Once we have the probabilities of all individual configurations, this is straightforward. To do this, we generate a random number in the interval [0,1]. We then go through the configurations in order adding up their probabilities. Once their probabilities exceed the random number, we stop and output the configuration that made us exceed it. For illustration purposes, let's say we end up with the random number 0.52. Going through the configurations, we get 0.17 for the first configuration, 0.17+0.26=0.43 for the second configuration, 0.17+0.26+.00=0.43 for the third configuration, 0.17+0.26+.00+0.03=0.46 for the fourth configuration, and then 0.17+0.26+.00+0.03+0.13=0.59 for the fifth configuration. Since this exceeds 0.52, we output the sample (Cathy:right, Heather: right, Mark: wrong, Allison: right). Repeating this process for different numbers uniformly distributed in the interval [0,1], we can obtain more independent samples from the UGM.
For small graphs, we can use UGM to generate and display a set of 100 samples using
edgeStruct.maxIter = 100;
samples = UGM_Sample_Exact(nodePot,edgePot,edgeStruct);
imagesc(samples');
ylabel('Question');
xlabel('Student');
title('Test 2');
Using this, we see that the results of test 2 will look something like:
There is clearly a lot more blue in Mark's column in test 2.
Note that generating samples in this way will not in general be the same as sampling all the nodes independently from their marginal distributions. For example, in the above plot we see that in every sample where Heather got the question wrong, either Mark or Allison also got the question wrong.
??? Undefined function or method 'UGM_Decode_ExactC' for input arguments of type 'int32'.

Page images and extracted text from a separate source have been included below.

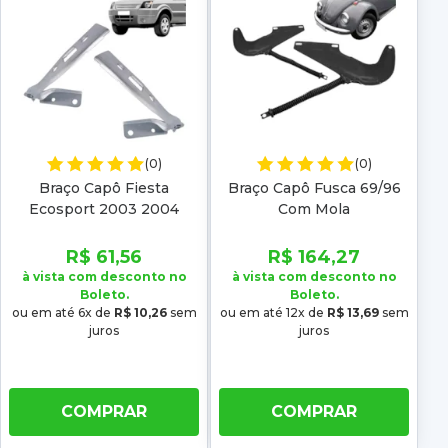
(0)
(0)
Braço Capô Fiesta
Braço Capô Fusca 69/96
Ecosport 2003 2004
Com Mola
2005 2006 2007
R$ 61,56
R$ 164,27
à vista com desconto no
à vista com desconto no
Boleto.
Boleto.
ou em até 6x de
R$ 10,26
sem
ou em até 12x de
R$ 13,69
sem
juros
juros
COMPRAR
COMPRAR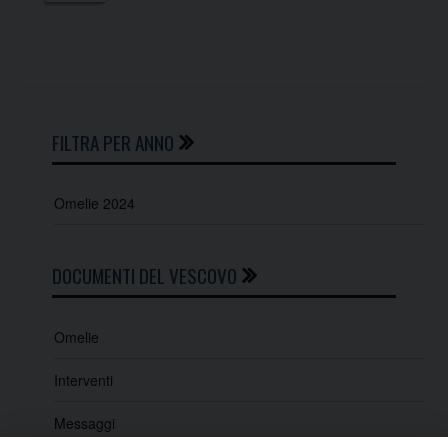
FILTRA PER ANNO
Omelie 2024
DOCUMENTI DEL VESCOVO
Omelie
Interventi
Messaggi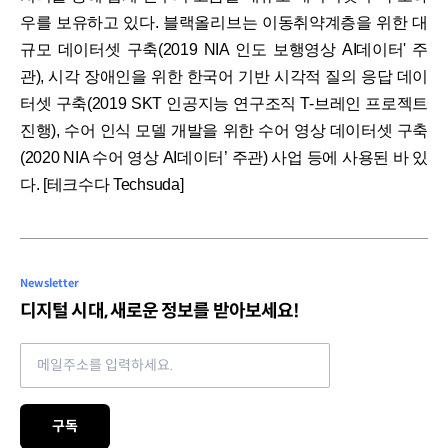
우를 보유하고 있다. 블랙올리브는 이동취약계층을 위한 대
규모 데이터셋 구축(2019 NIA 인도 보행영상 AI데이터' 주
관), 시각 장애인을 위한 한국어 기반 시각적 질의 응답 데이
터셋 구축(2019 SKT 인공지능 연구조직 T-브레인 프로젝트
진행), 수어 인식 모델 개발을 위한 수어 영상 데이터셋 구축
(2020 NIA 수어 영상 AI데이터’ 주관) 사업 등에 사용된 바 있
다. [테크수다 Techsuda]
Newsletter
디지털 시대, 새로운 정보를 받아보세요!
Email address
구독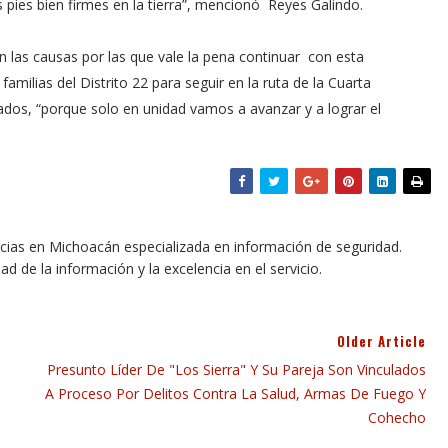
pies bien firmes en la tierra”, mencionó Reyes Galindo.
n las causas por las que vale la pena continuar con esta
amilias del Distrito 22 para seguir en la ruta de la Cuarta
dos, “porque solo en unidad vamos a avanzar y a lograr el
icias en Michoacán especializada en información de seguridad.
dad de la información y la excelencia en el servicio.
Older Article
Presunto Líder De "Los Sierra" Y Su Pareja Son Vinculados
A Proceso Por Delitos Contra La Salud, Armas De Fuego Y
Cohecho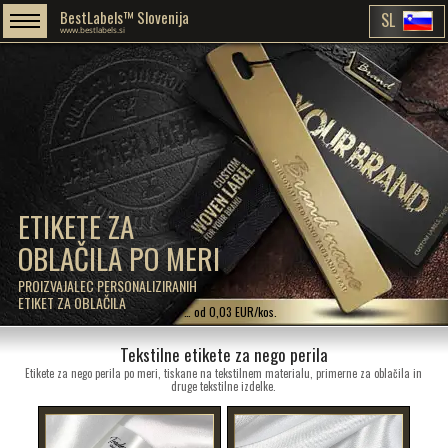
BestLabels™ Slovenija
SL
www.bestlabels.si
ETIKETE ZA
OBLAČILA PO MERI
PROIZVAJALEC PERSONALIZIRANIH
ETIKET ZA OBLAČILA
… od 0,03 EUR/kos.
Tekstilne etikete za nego perila
Etikete za nego perila po meri, tiskane na tekstilnem materialu, primerne za oblačila in
druge tekstilne izdelke.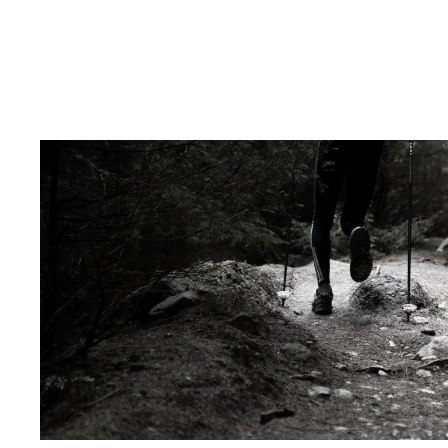
QUEM SOMOS
CASES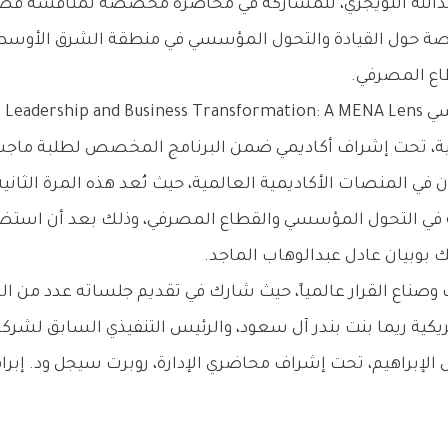
تخصصة حول القيادة والتحول المؤسسي في منطقة الشرق الأوسط
طاع المصرفي.
يجية، تحت إشراف أكاديمي ضمن البرنامج المخصص لطلبة ماجست
ن في المنصات الأكاديمية العالمية، حيث تُعد هذه المرة الثاني
 بوبيان عادل عبدالوهاب الماجد.
ت وصناع القرار عالمياً، حيث شارك في تقديم جلساته عدد من 
يكية ريما بنت بندر آل سعود، والرئيس التنفيذي السابق لشركة
لإبراهيم، تحت إشراف محاضري الإدارة، روبرت سيجل ود. إبرا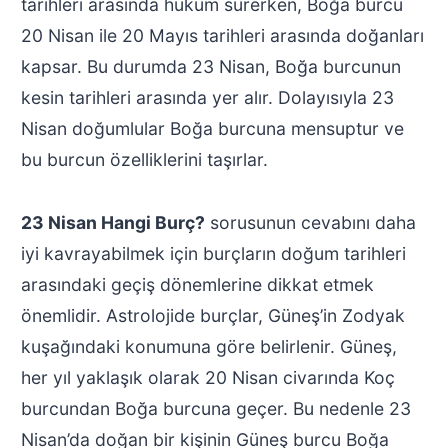
tarihleri arasında hüküm sürerken, Boğa burcu
20 Nisan ile 20 Mayıs tarihleri arasında doğanları
kapsar. Bu durumda 23 Nisan, Boğa burcunun
kesin tarihleri arasında yer alır. Dolayısıyla 23
Nisan doğumlular Boğa burcuna mensuptur ve
bu burcun özelliklerini taşırlar.
23 Nisan Hangi Burç?
sorusunun cevabını daha
iyi kavrayabilmek için burçların doğum tarihleri
arasındaki geçiş dönemlerine dikkat etmek
önemlidir. Astrolojide burçlar, Güneş’in Zodyak
kuşağındaki konumuna göre belirlenir. Güneş,
her yıl yaklaşık olarak 20 Nisan civarında Koç
burcundan Boğa burcuna geçer. Bu nedenle 23
Nisan’da doğan bir kişinin Güneş burcu Boğa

This happens because Matlab could not find the mex file for your operating system (in UGM, files ending with a capital 'C' are mex files). Mex files are compiled C functions that can be called from Matlab. These are useful when the extra speed provided by C (compared to Matlab) is needed. I have written mex versions of some of the parts of UGM that I've used in research projects. Unfortunately, mex files need to be compiled for the operating system that they are being used on. Although UGM includes compiled files for some operating systems, it does not include mex files for all operating systems. If the mex files for your operating system are not included and you get this error, there are two possible solutions:
edgeStruct.useMex = 0; optimalDecoding = UGM_Decode_Exact(nodePot,edgePot,edgeStruct)In place of a mex file, it will use the Matlab code that the mex file was based on. All of the mex files in UGM have corresponding Matlab code, since I wanted to maintain easily readable (but equivalent) versions of the files. Setting edgeStruct.useMex to 0 can also be useful for debugging problems, since you will get Matlab errors instead of segmentation violations. However, keeping this field set to 0 should be avoided if possible, since for larger problems the Matlab code might be much slower.